En 2002, «tandis que les événements liés à la situation en Irak occupaient le devant de la scène, les droits humains étaient battus en brèche au nom de la lutte contre le terrorisme», écrit l’organisation de défense des droits de l’Homme, pour qui «la situation a empiré dans la plus grande partie» de cette zone régionale. D’une manière générale, «les atteintes à la liberté d’expression et de réunion se sont multipliées, tout comme les actes d’intimidation contre les défenseurs des droits humains» écrit l’ONG dans son rapport annuel sur la situation des droits de l’Homme, publié mercredi. Elle ajoute que «les exécutions judiciaires et extra-judiciaires, le recours généralisé à la torture et les procès inéquitables (figurent) toujours parmi les violations constatées dans la région». Et «cette année encore», relève le rapport, celles-ci sont restées dans l’ensemble impunies. La situation ne s’est pas améliorée, loin de là, avec les premiers mois de 2003 et la guerre en Irak. «De nombreux gouvernements se sont servis de la guerre pour justifier ou dissimuler des violations des droits humains.
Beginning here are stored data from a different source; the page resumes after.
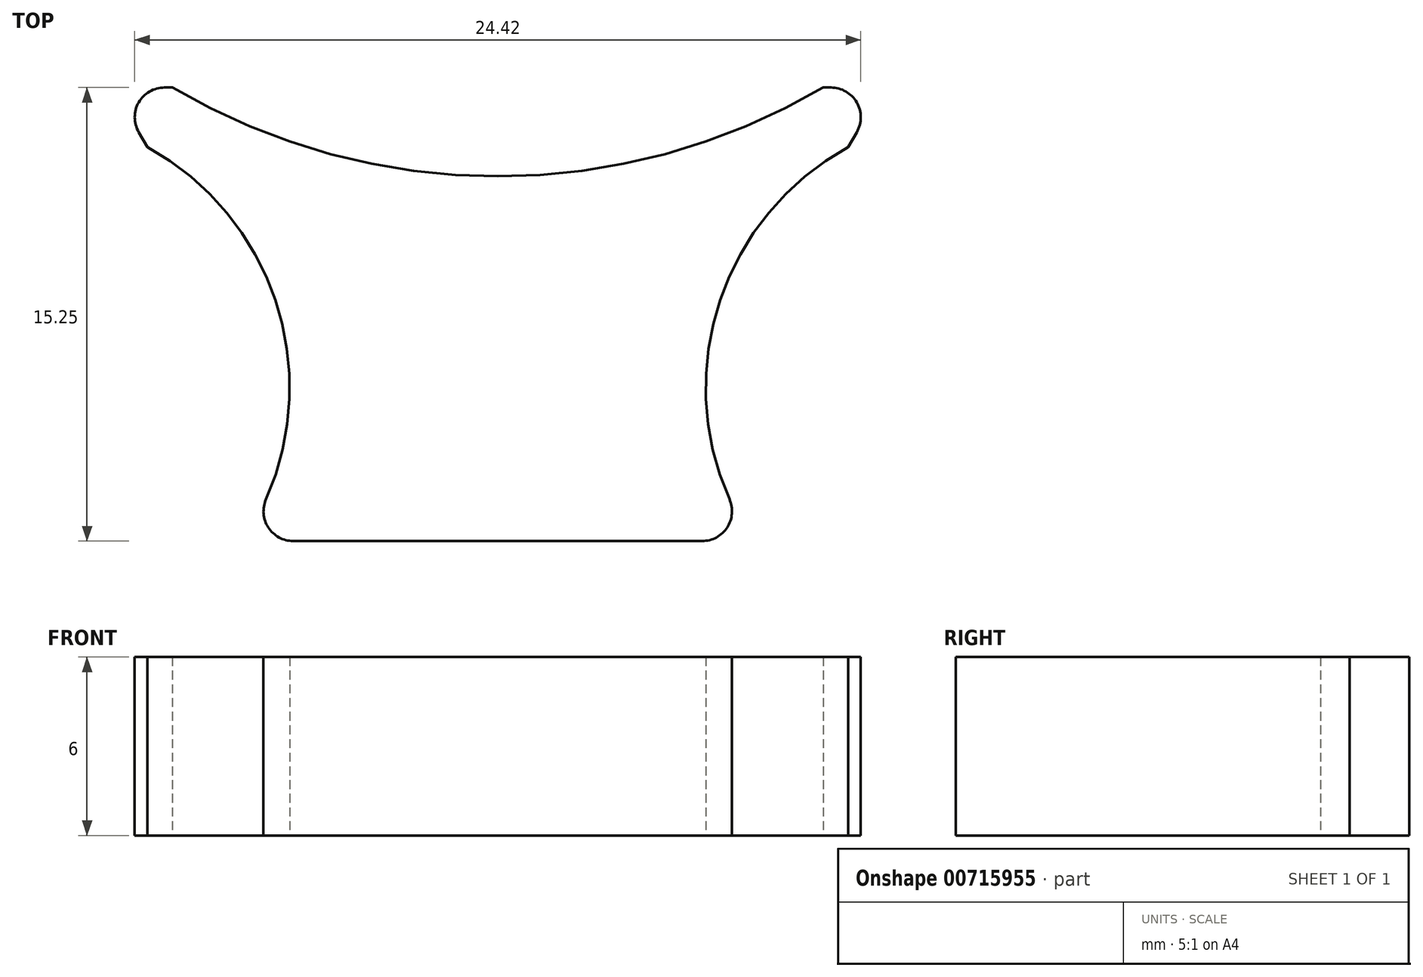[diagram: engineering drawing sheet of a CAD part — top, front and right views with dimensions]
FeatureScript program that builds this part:
annotation { "Feature Type Name" : "Feature", "Feature Type Description" : "" }
export const myFeature = defineFeature(function(context is Context, id is Id, definition is map)
    precondition{}
    {
        {
            var Q0;
            Q0=qCreatedBy(makeId("Top.planeOp"),FACE);
            var sketch = newSketch(context, id + "F0", { "sketchPlane" : qUnion([Q0])});
            skLineSegment(sketch, "E0", {"start": v(0, -31.5) * mm, "end": v(0, 39.08) * mm, "construction": true});
            skLineSegment(sketch, "E1", {"start": v(28.67, 0) * mm, "end": v(-28.37, 0) * mm, "construction": true});
            skLineSegment(sketch, "E2.MirrorCS", {"start": v(-11.79, 8.25) * mm, "end": v(-12.95, 10.25) * mm});
            skLineSegment(sketch, "E3.MirrorCS", {"start": v(-12.95, 10.25) * mm, "end": v(-10.95, 10.25) * mm});
            skLineSegment(sketch, "E4.MirrorCS", {"start": v(12.95, 10.25) * mm, "end": v(10.95, 10.25) * mm});
            skLineSegment(sketch, "E5.MirrorCS", {"start": v(11.79, 8.25) * mm, "end": v(12.95, 10.25) * mm});
            skLineSegment(sketch, "E6", {"start": v(-11.79, 8.25) * mm, "end": v(11.79, 8.25) * mm, "construction": true});
            skArc(sketch, "E7", {"start": v(-8.57, -5) * mm, "mid": v(-7.26, 2.33) * mm, "end": v(-11.79, 8.25) * mm});
            skArc(sketch, "E8.MirrorCS", {"start": v(8.57, -5) * mm, "mid": v(7.26, 2.33) * mm, "end": v(11.79, 8.25) * mm});
            skPoint(sketch, "E9.orphan", {"position": v(-7, 0) * mm});
            skPoint(sketch, "E10.orphan", {"position": v(7, 0) * mm});
            skLineSegment(sketch, "E11", {"start": v(-8.57, -5) * mm, "end": v(8.57, -5) * mm});
            skLineSegment(sketch, "E12", {"start": v(-10.95, 14.74) * mm, "end": v(-10.95, 3.9) * mm, "construction": true});
            skLineSegment(sketch, "E13.MirrorCS", {"start": v(10.95, 14.74) * mm, "end": v(10.95, 3.9) * mm, "construction": true});
            skArc(sketch, "E14", {"start": v(-10.95, 10.25) * mm, "mid": v(0, 7.27) * mm, "end": v(10.95, 10.25) * mm});
            skSolve(sketch);
        }
        {
            var Q0;
            Q0=makeQuery(id+"F0.imprint","IMPRINT",FACE,{"disambiguationData":[TD([[makeQuery(id+"F0.imprint","IMPRINT",EDGE,{"derivedFrom":sQuery(id+"F0.wireOp",EDGE,"PfhNlWNs-CzBl-nI37-9E01-fsLF7MDHO91B")}),1.0]])]});
            var Q1;
            Q1=makeQuery(id+"F0.imprint","IMPRINT",FACE,{"disambiguationData":[TD([[makeQuery(id+"F0.imprint","IMPRINT",EDGE,{"derivedFrom":sQuery(id+"F0.wireOp",EDGE,"E2.MirrorCS")}),-1.0]])]});
            extrude(context, id + "F1", {"entities" : qUnion([Q0, Q1]), "endBound" : BoundingType.SYMMETRIC, "depth" : 6 * mm, "offsetDistance" : 25 * mm});
        }
        {
            var Q0;
            Q0=makeQuery(id+"F1.opExtrude","SWEPT_EDGE",EDGE,{"disambiguationData":[OSD([sQuery(id+"F0.wireOp",EDGE,"E2.MirrorCS"),sQuery(id+"F0.wireOp",EDGE,"E3.MirrorCS")])]});
            var Q1;
            Q1=makeQuery(id+"F1.opExtrude","SWEPT_EDGE",EDGE,{"disambiguationData":[OSD([sQuery(id+"F0.wireOp",EDGE,"E4.MirrorCS"),sQuery(id+"F0.wireOp",EDGE,"E5.MirrorCS")])]});
            var Q2;
            Q2=makeQuery(id+"F1.opExtrude","SWEPT_EDGE",EDGE,{"disambiguationData":[OSD([sQuery(id+"F0.wireOp",EDGE,"E7"),sQuery(id+"F0.wireOp",EDGE,"E11")])]});
            var Q3;
            Q3=makeQuery(id+"F1.opExtrude","SWEPT_EDGE",EDGE,{"disambiguationData":[OSD([sQuery(id+"F0.wireOp",EDGE,"E8.MirrorCS"),sQuery(id+"F0.wireOp",EDGE,"E11")])]});
            fillet(context, id + "F2", {"entities" : qUnion([Q0, Q1, Q2, Q3]), "radius" : 1 * mm, "tangentPropagation" : true, "allowEdgeOverflow" : false});
        }
    });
De plus en plus, la liberté d’expression a été mise en péril, ce qui s’est traduit, en de nombreux lieux, par la répression des manifestations contre la guerre», spécialement en Jordanie, en Egypte et au Yémen, indique le rapport, ajoutant que la répression a été particulièrement violente dans ces deux derniers pays. Parmi les principales sources d’inquiétudes de l’ONG figure la situation en Irak ainsi que dans les territoires palestiniens. Rappelant l’anarchie qui a succédé à l’effondrement du régime tyrannique de Saddam Hussein, Amnesty écrit que «la situation en Irak continue à être caractérisée par une grande incertitude», d’autant que «la perspective d’une véritable autorité transitoire irakienne ne se dessine pas encore avec précision». Selon elle, «l’Irak doit, à l’avenir, assumer une tâche difficile entre toutes, qui consiste à donner au respect des droits humains dans ce pays une place centrale".
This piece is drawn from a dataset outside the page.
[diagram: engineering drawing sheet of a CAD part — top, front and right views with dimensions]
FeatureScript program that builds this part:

Le conflit israélo-palestinien a aussi été l’occasion de nombreuses violations des droits de l’Homme en 2002. «Dans les territoires occupés, l’armée israélienne s’est rendue coupable de violations qui constituaient des crimes de guerre», indique le rapport : «homicides illégaux», «entraves apportées à l’aide médicale», destruction de biens à grande échelle, utilisation de « boucliers humains», ou encore torture. Le rapport condamne aussi les groupes armés palestiniens, soulignant que les «homicides délibérés de civil» dont ils se sont rendus coupables constituent des «crimes contre l’humanité». Si tous les pays de ces régions, à l’exception du sultanat d’Oman, sont épinglés par Amnesty, celle-ci est particulièrement virulente avec certains.
En Iran, où «au moins 113 personnes ont été exécutées» en 2002, la répression s’est intensifiée contre les opposants, tout comme en Syrie, écrit Amnesty, qui, pour ces deux pays parle de très nombreuses arrestations pour des motifs politiques. Amnesty critique aussi la Tunisie, qui a poursuivi sa répression contre les opposants, et rappelle qu’en Algérie, où «le recours à la torture (est) toujours très répandu», des centaines de civils ont été tués par des groupes armés. En Libye, si 65 prisonniers politiques ont été libérés, des centaines d’autres sont toujours sous les barreaux, ajoute Amnesty, qui critique également la détention arbitraire d’islamistes présumés en Egypte.